>>>>>
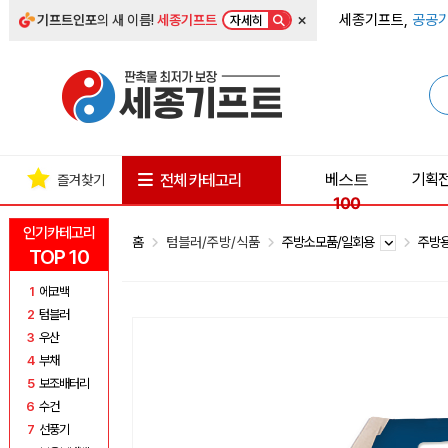
×
세종기프트,
공공기
기프트인포
의 새 이름!
세종기프트
자세히
베스트
기획
전체 카테고리
즐겨찾기
100
인기카테고리
홈
텀블러/주방/식품
주방소모품/일회용
주방
TOP 10
1
에코백
2
텀블러
3
우산
4
부채
5
보조배터리
6
수건
7
선풍기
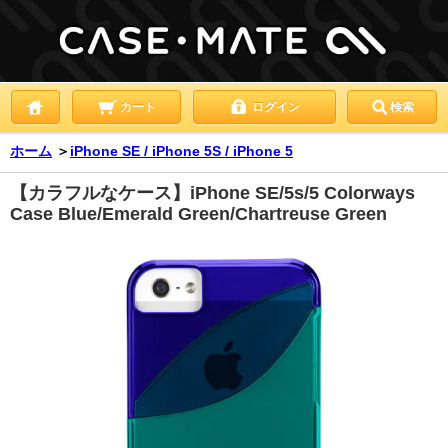
カート
ログイン
検索
ホーム
＞
iPhone SE / iPhone 5S / iPhone 5
【カラフルなケース】iPhone SE/5s/5 Colorways
Case Blue/Emerald Green/Chartreuse Green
<<<<<
**ASSIGNMENT:** Search the listing for the string "iPhone". Copy each line where it turns up.

**OUTPUT:**
iPhone SE / iPhone 5S / iPhone 5
【カラフルなケース】iPhone SE/5s/5 Colorways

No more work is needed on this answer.